- Location of Wagon Wheel in Navajo County, Arizona.
- Wagon Wheel, Arizona Location in the United States
- Coordinates: 34°11′51″N 110°01′38″W﻿ / ﻿34.19750°N 110.02722°W
- Country: United States
- State: Arizona
- County: Navajo

Government
- • Mayor: Straw Tim^{[citation needed]}

Area
- • Total: 2.53 sq mi (6.56 km^{2})
- • Land: 2.53 sq mi (6.56 km^{2})
- • Water: 0 sq mi (0.00 km^{2})
- Elevation: 6,641 ft (2,024 m)

Population (2020)
- • Total: 1,856
- • Density: 732.6/sq mi (282.85/km^{2})
- Time zone: UTC-7 (MST (no DST))
- FIPS code: 04-80380
- GNIS feature ID: 2582893

= Wagon Wheel, Arizona =

CDP in Navajo County, Arizona

Wagon Wheel is a census-designated place in Navajo County, in the U.S. state of Arizona.
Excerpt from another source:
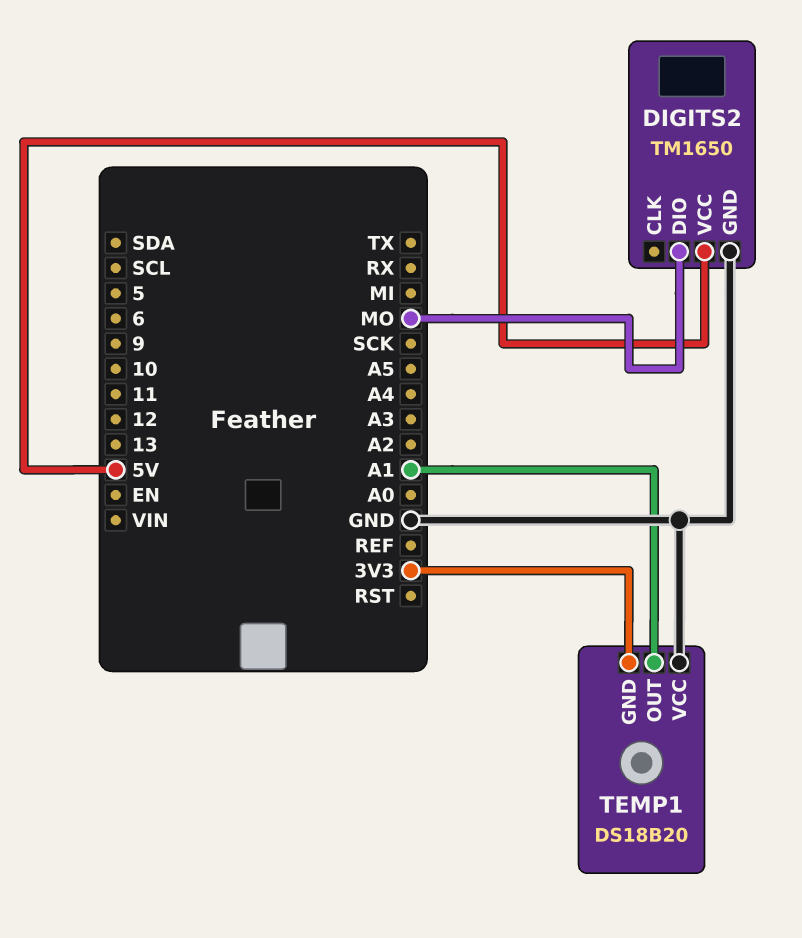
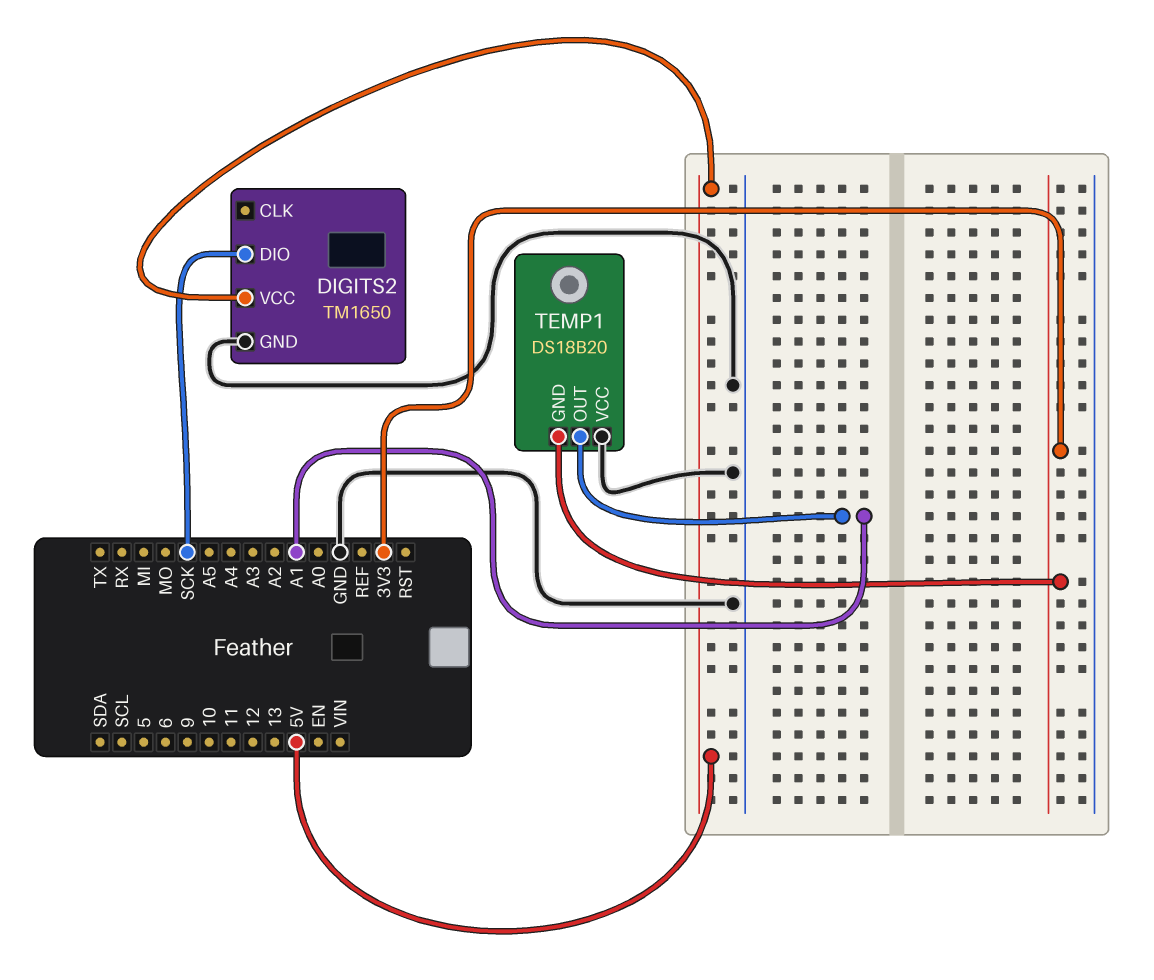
DIGITS2 pin DIO: MO -> SCK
The population was 1,652 at the 2010 census. It is located between Show Low and Pinetop-Lakeside.

==Demographics==

Historical population
| Census | Pop. | Note | %± |
| 2010 | 1,652 |  | — |
| 2020 | 1,856 |  | 12.3% |
U.S. Decennial Census

===2020 census===
As of the 2020 census, Wagon Wheel had a population of 1,856. The median age was 54.5 years. 17.2% of residents were under the age of 18 and 33.5% of residents were 65 years of age or older. For every 100 females there were 94.8 males, and for every 100 females age 18 and over there were 89.5 males age 18 and over.

98.9% of residents lived in urban areas, while 1.1% lived in rural areas.

There were 762 households in Wagon Wheel, of which 22.4% had children under the age of 18 living in them. Of all households, 50.5% were married-couple households, 19.4% were households with a male householder and no spouse or partner present, and 24.0% were households with a female householder and no spouse or partner present. About 28.3% of all households were made up of individuals and 16.5% had someone living alone who was 65 years of age or older.

There were 1,306 housing units, of which 41.7% were vacant. The homeowner vacancy rate was 2.9% and the rental vacancy rate was 27.3%.

Racial composition as of the 2020 census
| Race | Number | Percent |
|---|---|---|
| White | 1,541 | 83.0% |
| Black or African American | 4 | 0.2% |
| American Indian and Alaska Native | 77 | 4.1% |
| Asian | 15 | 0.8% |
| Native Hawaiian and Other Pacific Islander | 1 | 0.1% |
| Some other race | 58 | 3.1% |
| Two or more races | 160 | 8.6% |
| Hispanic or Latino (of any race) | 262 | 14.1% |

===2010 census===
As of the census of 2010, there were 1,652 people, 680 households, and 434 families living in the CDP.